Не могу не сказать еще об одной легенде, а скорее сплетне, довольно-таки подлого свойства, связанной с Тринадцатой симфонией Шостаковича: журналистка Грум-Гржимайло, специализирующаяся на музыкальной тематике, писала негодующе о предательстве Мравинским Шостаковича, уклонившегося-де от исполнения Тринадцатой из опасений себе навредить.
Версию подхватили. Это ведь всегда так сладостно — облить грязью чью-либо репутацию, демонстрируя таким манером свою смелость, прогрессивность. Но только ни к Шостаковичу, ни к Мравинскому эта недостойная возня не имела никакого отношения. Когда Дмитрий Дмитриевич прислал, как обычно, новую партитуру Евгению Александровичу, Инна уже болела, и диагноз был известен.
На Тринадцатую не оставалось сил: изо дня в день, в течение не месяцев — лет он пытался отнять Инну у смерти.
Надо ли говорить, что непонятное для журналистки Шостакович понял. К слову, Пятая симфония Шостаковича — последнее над чем Мравинский работал, впервые исполнив ее в 1939 году.

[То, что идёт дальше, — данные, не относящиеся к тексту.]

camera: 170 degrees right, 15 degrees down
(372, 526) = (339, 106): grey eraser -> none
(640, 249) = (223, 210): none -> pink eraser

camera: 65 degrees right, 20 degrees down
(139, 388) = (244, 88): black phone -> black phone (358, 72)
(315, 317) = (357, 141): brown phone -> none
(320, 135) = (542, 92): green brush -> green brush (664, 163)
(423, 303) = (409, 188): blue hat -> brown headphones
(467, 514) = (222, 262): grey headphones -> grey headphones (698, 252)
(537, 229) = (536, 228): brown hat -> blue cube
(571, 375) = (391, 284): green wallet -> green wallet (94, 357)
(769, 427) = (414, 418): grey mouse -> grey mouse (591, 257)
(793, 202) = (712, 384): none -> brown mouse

Сколько раз он ее дирижировал, и вот буквально за несколько дней до смерти партитура Пятой вновь стояла на пюпитре, и он, еще надеясь, что удастся ему ее исполнить, как бы заново в нее вчитывался, уходя еще глубже, в бездонность…
Когда Инна умирала, его рука лежала у ее сердца, до последнего биения.

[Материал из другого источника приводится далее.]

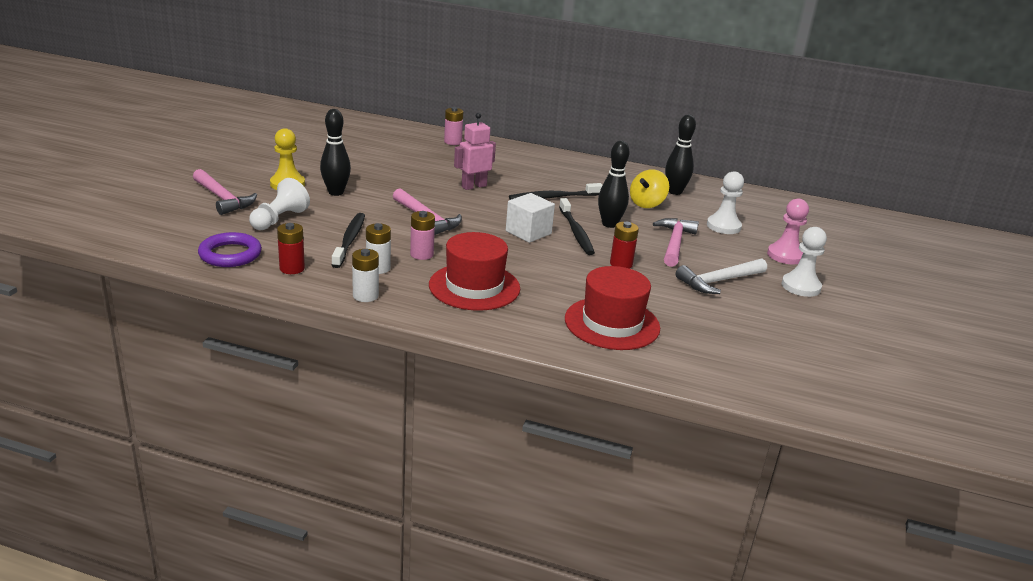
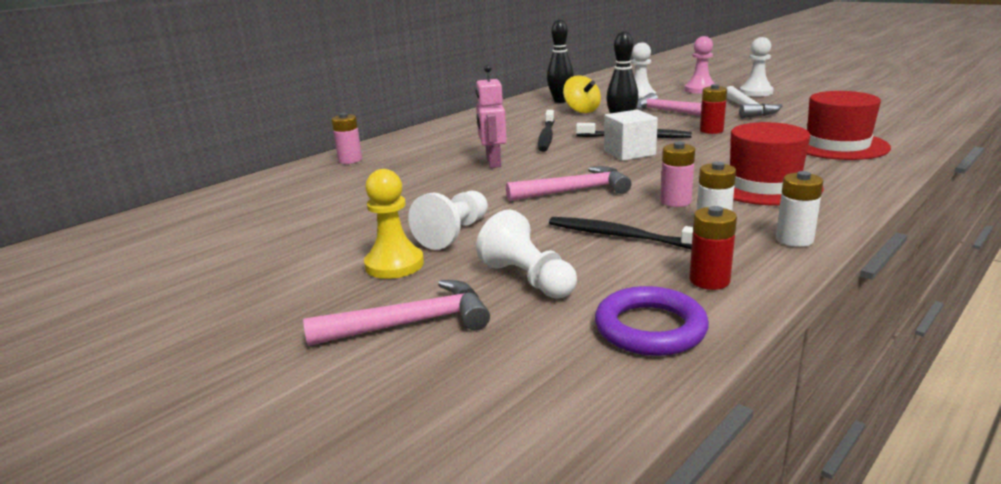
camera: 60 degrees left, 5 degrees down
(336, 192) = (454, 233): black bowling pin -> white pawn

И в течение года после Инниной смерти, Александра Михайловна, опасавшаяся оставить Мравинского одного, исполняя Иннин наказ, была свидетельницей, как каждую ночь, без двадцати два, в час Инниной смерти, он пробуждался, точно по какому-то сигналу, и садился в постели, когда бы ни лег и какую бы дозу лекарств не принял.
Спустя жизнь Александра Михайловна похоронила его там, где уже была Инна, на Богословском кладбище, выдержав атаку властей, все решивших, как водится наперед: и ритуал прощания, и место захоронения, «престижное», положенное, как они сочли, по ранжиру. Но нет, не получилось. По настоянию Александры Михайловны Мравинского отпевали в Преображенском соборе, все пространство которого и близлежащие улицы были заполнены людьми. Это было всенародное прощание, никем не срежиссированное — всенародное признание, не связанное ни с какими официальными почестями, а, возможно, и им супротив.
Уходил Мравинский в полном сознании, сидя в кресле. Александра Михайловна спросила: у тебя что-нибудь болит? Он отрицательно покачал головой. Был очень сосредоточен, взгляд направлен вовнутрь: старался не пропустить, познать переход…
— Вы думаете, действительно не конец, а переход? — спрашиваю Александру Михайловну.
— Мы часто говорили об этом с Евгением Александровичем. У него есть запись о беседе с отцом Александром, протоиереем той церкви в Усть-Нарве, которую еще посещал Лесков. Отец Александр жаловался на здоровье, и Евгений Александрович спросил, не боится ли он смерти. Ответ записал к себе в дневник, — совпало, верно, с тем, что он сам чувствовал: «Смерти не страшусь, но к жизни привязан…» Вообще он считал, что остается от человека нерастворимый осадок: дух, душа.